Julia Jamrozik and Coryn Kempster are Toronto-based designers, artists and educators who have collaborated since 2003. Together they create spaces and objects that interrupt everyday situations in critically engaging and playful ways.
As a multi-disciplinary practice, they operate at a variety of scales, from temporary installations to permanent public artworks and architectural projects. Their artistic practice focuses on ‘social infrastructures’ which seek to build community by fostering playful interactions in physical space. Their academic research focuses on the role of play in the built environment and alternative methods of documentation as a form of historic preservation. They are the authors of “Growing up Modern: Childhoods in Iconic Homes” (Birkhäuser, 2021).
In 2018 the Architectural League of New York honored their work with the Architectural League Prize for Young Architects and Designers.
Julia is an Assistant Professor in the Department of Architectural Science at Toronto Metropolitan University.
Formerly, Coryn was an Architect at Herzog & de Meuron and a Project Director at Harry Gugger Studio in Basel, Switzerland. Julia was also an Architect at Herzog & de Meuron, taught design studios at the ETH in Zurich and was an Assistant Professor at the University at Buffalo SUNY.
Julia holds a BA(Hons) from the University of Toronto and a Master of Architecture from the University of British Columbia.
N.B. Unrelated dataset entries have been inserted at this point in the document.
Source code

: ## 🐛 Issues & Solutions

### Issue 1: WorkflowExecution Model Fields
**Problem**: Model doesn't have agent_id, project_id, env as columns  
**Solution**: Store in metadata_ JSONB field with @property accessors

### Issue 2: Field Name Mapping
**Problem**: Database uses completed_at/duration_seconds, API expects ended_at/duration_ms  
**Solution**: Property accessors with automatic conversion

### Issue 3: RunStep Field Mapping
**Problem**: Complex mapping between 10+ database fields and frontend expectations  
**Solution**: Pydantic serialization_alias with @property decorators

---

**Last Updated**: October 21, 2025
Coryn has a BA(Hons) from the University of Toronto and earned his Master of Architecture from the Massachusetts Institute of Technology with a concentration in Visual Arts where he was a teaching assistant to Joan Jonas, Ute Meta Bauer, Antoni Muntadas and Krzysztof Wodiczko.
Together they have exhibited in galleries, produced temporary outdoor installations and realized permanent public artworks in Canada, USA, Germany, France, Italy and South Korea, including solo exhibitions at Vtape in Toronto and the Weissenhofwerkstatt in Stuttgart, Germany.